In a video posted at Scientific American, Judith Campisi of the Buck Institute for Research on Aging explains that the damage chemotherapeutic agents do to cancer cells may actually contribute to future cancer development. Cellular senescence has long been established as an effective anti-tumor mechanism, because if the cells can't divide, they can't form tumors, Campisi says. However, she adds, it's not just a simple cell shutdown, but rather a "dramatic reprogramming in the pattern of gene expression." As she and her colleagues discovered a few years ago, one of those programming changes involves genes that code for proteins that were secreted outside the cell. This gave the researchers the idea that a senescent cell itself could drive phenotypes and diseases that are associated with aging, like cancer. They termed it the senescence-associated secretory phenotype, Campisi adds, and it is now known to be induced primarily by factors that damage the genome and the epigenome. And the DNA-damaging agents that are the basis for many cancer therapeutics certainly qualify.

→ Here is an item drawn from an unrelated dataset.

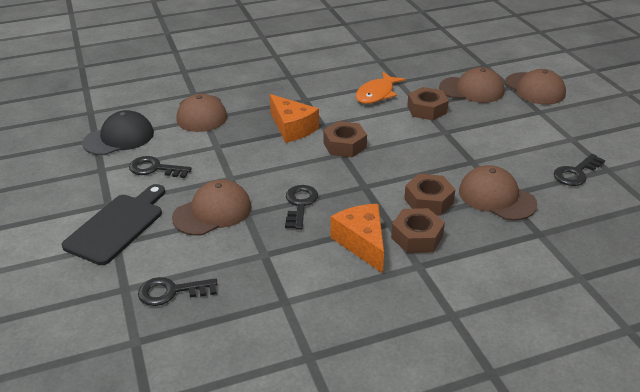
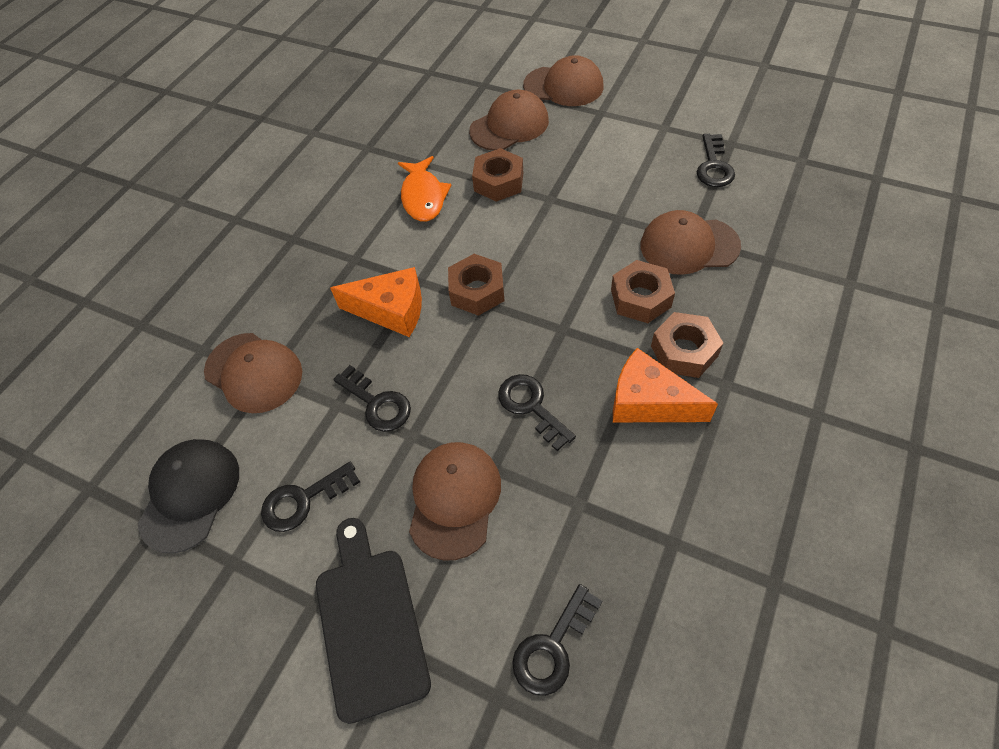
camera: 40 degrees left, 20 degrees up
none -> black key [333,365,411,432]

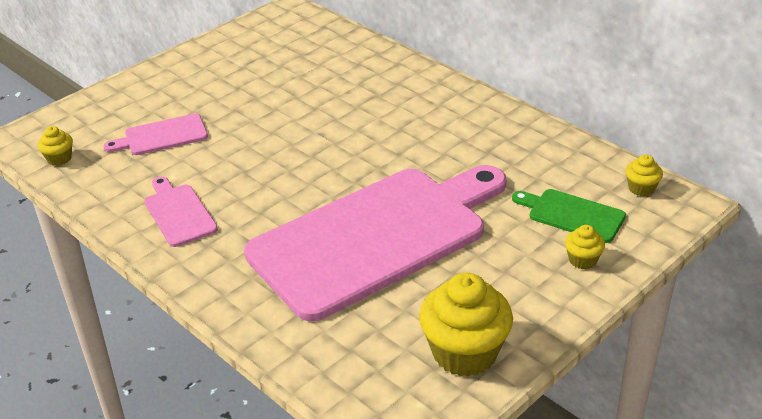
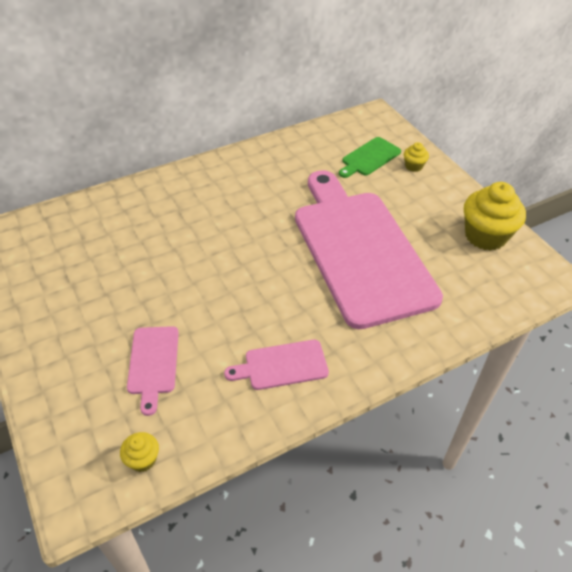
camera: 75 degrees left, 10 degrees up
yellow cupcake [625,154,663,196] -> none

In addition, Campisi says, many of the genes activated by this damage response code for proteins involved in inflammation, growth factors, factors that disrupt blood vessel growth, and proteins that interact with immune system, among others — the most important of which are those that cause inflammation, which is linked to many age-related diseases, including cancer.
The implications of this discovery are far-reaching, Campisi adds, and could affect how young cancer patients are treated. She and her colleagues are experimenting with mice to see how chemotherapy delivered early in life affects development and aging, as it adds to the body's burden of senescent cells. "In the long term," Campisi adds, "we're going to have to think very hard … of when to do surgery relative to when these DNA damaging chemotherapies are applied."